Olfactory hallucination are nothing to be sniffed at
Have you ever found yourself commenting on the sudden smell of burnt toast, much to the bewilderment of your family? Or were sure you could smell something foul, yet others around you were baffled and unable to detect anything? Well, you may well have been experiencing phantosmia.
Phantosmia is the name for olfactory hallucination – in other words, when you detect smells that aren’t actually there. And it is a symptom sometimes reported by people with multiple sclerosis (MS).
The smells detected can vary hugely from person to person, and they can be extremely pleasant, or completely foul.
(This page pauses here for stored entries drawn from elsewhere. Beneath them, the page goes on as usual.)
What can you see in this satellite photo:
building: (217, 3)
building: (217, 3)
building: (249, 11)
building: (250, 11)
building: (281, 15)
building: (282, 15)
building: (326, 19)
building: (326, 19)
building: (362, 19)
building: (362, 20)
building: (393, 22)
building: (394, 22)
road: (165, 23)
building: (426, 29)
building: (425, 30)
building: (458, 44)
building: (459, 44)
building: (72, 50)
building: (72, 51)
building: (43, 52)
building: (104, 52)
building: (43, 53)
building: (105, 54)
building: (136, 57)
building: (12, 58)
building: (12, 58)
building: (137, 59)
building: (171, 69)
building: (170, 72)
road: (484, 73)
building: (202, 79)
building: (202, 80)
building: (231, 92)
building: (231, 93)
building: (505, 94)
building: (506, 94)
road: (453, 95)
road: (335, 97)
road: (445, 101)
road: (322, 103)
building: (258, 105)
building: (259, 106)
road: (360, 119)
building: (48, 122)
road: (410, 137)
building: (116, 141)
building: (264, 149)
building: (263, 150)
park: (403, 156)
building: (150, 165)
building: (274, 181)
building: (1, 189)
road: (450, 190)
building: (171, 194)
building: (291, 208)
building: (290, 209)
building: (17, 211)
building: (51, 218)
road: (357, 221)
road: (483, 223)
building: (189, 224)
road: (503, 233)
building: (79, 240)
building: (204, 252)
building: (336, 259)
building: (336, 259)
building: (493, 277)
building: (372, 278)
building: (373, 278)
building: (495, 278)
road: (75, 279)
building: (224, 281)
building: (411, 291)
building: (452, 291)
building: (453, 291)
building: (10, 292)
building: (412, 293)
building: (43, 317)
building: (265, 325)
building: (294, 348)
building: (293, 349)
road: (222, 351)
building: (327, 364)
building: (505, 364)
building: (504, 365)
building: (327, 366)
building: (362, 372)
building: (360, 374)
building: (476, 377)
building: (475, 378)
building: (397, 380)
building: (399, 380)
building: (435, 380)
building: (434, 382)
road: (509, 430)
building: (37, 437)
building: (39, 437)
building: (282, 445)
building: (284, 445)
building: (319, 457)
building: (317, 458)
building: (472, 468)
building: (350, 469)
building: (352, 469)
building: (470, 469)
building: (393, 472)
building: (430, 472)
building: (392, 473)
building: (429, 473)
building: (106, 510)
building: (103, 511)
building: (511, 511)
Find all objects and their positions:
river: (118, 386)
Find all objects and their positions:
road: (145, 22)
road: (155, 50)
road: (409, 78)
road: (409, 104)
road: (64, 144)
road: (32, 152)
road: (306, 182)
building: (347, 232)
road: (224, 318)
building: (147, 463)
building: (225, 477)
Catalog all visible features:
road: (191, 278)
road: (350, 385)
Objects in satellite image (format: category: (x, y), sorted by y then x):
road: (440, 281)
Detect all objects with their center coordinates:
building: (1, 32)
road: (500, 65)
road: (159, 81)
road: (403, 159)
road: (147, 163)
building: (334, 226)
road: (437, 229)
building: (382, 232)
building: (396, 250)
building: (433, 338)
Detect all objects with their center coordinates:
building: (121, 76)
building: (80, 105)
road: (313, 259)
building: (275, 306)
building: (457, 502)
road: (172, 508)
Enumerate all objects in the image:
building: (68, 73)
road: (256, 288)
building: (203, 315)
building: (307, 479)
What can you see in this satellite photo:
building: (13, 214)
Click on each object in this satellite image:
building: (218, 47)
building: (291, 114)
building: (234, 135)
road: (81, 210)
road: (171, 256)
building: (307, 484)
The odours can come and go, or someone may be able to smell them all of the time.
So far, science knows that phantosmia can be caused by a number of things. These include inflamed sinuses, brain tumours, temporal lobe seizures, head injury, upper respiratory infections and Parkinson’s disease.
Smell and MS
The sense of smell has long been used in sensory evoked potential testing to monitor the progression of MS, even though some doctors feel this option is not as reliable as visual evoked potential testing.
Smell is regulated by a network that includes the olfactory nerve and other areas of the brain. The nerve doesn’t have much myelin, and scientists previously thought the sense of smell was relatively untouched by MS. But research has since shown that olfaction is often damaged in the early stages of neurodegenerative disease, such as Alzheimer’s and Parkinson’s.
One three-year study, which looked at 20 people with MS, found that around half of people with the condition have a reduced sense of smell, and that olfactory impairment may be a marker for disease progression.
Consult your doctor if you are experiencing phantosmia, so that other conditions can be ruled out.